|Fireworks over Pietrasanta|
I know that New Year’s Day is only a date on the calendar and that logically there’s no difference between one day and the next. But psychologically there’s always a feeling that you’re going through a gateway - glancing over your shoulder at the landscape behind you and then looking forwards again into the fog of the future just over the doorstep.
2010 has been a strange year for me - lots of travelling, living like a nomad, more airports, hotels and train stations than I can count, and saying goodbye to people I didn’t want to part with. England, Italy, Belgium, France, Cuba, Singapore, New Zealand - my life reduced to a travelogue.
The most memorable things?
The birth of baby Isabella in February.
The publication of the book in New Zealand; seeing children in far-flung places; lots of new friends; a new job. The coldest winter for more than 50 years.

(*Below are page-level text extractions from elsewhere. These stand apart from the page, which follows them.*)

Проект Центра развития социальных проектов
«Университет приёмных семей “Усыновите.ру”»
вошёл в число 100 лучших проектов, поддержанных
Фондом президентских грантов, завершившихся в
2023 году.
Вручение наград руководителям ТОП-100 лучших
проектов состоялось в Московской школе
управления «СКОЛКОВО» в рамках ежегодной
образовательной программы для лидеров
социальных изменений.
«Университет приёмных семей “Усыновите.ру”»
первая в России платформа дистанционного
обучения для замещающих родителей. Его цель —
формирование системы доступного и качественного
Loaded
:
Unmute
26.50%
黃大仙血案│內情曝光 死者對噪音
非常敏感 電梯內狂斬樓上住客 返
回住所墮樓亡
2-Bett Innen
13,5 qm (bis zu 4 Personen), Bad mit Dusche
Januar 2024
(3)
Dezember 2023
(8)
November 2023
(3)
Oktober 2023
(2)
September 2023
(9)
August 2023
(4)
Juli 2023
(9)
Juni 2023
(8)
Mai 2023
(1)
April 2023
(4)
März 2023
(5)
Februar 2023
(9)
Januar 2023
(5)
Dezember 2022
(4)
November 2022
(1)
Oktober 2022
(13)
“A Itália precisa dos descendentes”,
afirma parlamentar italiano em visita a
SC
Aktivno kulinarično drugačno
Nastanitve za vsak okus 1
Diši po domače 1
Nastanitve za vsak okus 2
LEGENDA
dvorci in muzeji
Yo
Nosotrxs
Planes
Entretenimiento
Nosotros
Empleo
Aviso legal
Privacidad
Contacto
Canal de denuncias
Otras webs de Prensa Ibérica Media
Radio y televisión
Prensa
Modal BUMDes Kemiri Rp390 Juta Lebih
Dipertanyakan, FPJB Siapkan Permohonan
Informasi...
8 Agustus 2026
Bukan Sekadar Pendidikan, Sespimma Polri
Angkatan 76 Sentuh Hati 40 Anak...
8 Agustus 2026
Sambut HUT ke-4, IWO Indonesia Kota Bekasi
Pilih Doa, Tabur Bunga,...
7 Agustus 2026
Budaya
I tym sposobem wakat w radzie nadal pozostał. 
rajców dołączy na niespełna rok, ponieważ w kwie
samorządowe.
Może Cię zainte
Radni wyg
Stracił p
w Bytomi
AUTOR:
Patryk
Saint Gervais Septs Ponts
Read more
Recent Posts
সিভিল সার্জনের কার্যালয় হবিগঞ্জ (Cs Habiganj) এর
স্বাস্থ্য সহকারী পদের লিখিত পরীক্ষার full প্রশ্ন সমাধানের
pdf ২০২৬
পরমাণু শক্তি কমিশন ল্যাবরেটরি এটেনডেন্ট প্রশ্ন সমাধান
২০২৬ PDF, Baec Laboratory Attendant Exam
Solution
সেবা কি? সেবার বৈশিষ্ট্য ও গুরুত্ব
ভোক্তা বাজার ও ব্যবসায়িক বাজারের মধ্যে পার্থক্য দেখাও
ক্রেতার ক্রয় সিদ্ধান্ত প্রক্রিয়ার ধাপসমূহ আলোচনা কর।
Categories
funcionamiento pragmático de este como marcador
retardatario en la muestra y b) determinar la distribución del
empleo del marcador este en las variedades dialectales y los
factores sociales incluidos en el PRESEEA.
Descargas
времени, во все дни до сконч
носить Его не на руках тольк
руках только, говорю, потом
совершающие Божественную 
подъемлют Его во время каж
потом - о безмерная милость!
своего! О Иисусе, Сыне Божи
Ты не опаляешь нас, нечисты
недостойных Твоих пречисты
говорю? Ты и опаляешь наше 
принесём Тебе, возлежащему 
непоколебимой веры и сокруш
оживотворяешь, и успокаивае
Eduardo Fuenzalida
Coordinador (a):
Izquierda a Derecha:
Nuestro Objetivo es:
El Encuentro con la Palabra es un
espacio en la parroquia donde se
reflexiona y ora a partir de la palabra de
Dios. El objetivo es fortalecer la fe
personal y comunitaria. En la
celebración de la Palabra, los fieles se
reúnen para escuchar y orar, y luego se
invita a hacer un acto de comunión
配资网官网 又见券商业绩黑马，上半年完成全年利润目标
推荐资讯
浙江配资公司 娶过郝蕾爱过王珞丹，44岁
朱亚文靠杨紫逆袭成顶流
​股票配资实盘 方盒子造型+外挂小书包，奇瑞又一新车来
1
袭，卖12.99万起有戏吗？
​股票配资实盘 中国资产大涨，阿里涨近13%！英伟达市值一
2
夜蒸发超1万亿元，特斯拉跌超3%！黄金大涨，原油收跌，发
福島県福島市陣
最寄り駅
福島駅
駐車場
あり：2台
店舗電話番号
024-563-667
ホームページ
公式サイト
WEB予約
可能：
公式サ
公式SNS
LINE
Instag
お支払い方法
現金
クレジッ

And then the other side, all the things you don’t blog about; family anxieties, personal disappointments, periods of depression and feelings of isolation. No human life can be without them I think, and writers (probably all creative artists) are particularly vulnerable - there’s a pendulum of insecurity inside you that swings from self-belief to unbelief and back again. And every now and then we have to peer over what Gerard Manley Hopkins called ‘cliffs of fall, no-man fathomed’.
The year ahead is going to be hard. Neil and I want to be together, but I earn my living in England and he earns his in Italy - a life in borrowed holiday apartments lent by kind friends isn’t good for either of us. We tried to sell the mill and relocate, without success in this economic climate and now feel rather trapped. So the main task of 2011 is to solve the problem of living in one place at the same time.
Meanwhile, one last very memorable and wonderful end of year present - finding the UK edition of my book at the top of DoveGreyReader’s* Xmas reading list. Yes!!!!!